Your instructions:
Copy out each line of the listing below without changing a single character.

[Spatial layout entries]
-*-*-

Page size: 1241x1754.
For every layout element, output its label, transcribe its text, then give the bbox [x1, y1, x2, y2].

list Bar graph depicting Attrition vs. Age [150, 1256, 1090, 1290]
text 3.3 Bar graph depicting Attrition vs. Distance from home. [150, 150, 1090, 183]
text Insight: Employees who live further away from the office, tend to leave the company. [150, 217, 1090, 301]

-*-*-

Solved problem:
Page size: 1241x1754.
For every layout element, output its label, transcribe its text, then give the bbox [x1, y1, x2, y2].

list Bar graph depicting Attrition vs. Age [150, 1256, 1090, 1290]
text 3.3 Bar graph depicting Attrition vs. Distance from home. [150, 150, 1090, 183]
text Insight: Employees who live further away from the office, tend to leave the company. [150, 217, 1090, 301]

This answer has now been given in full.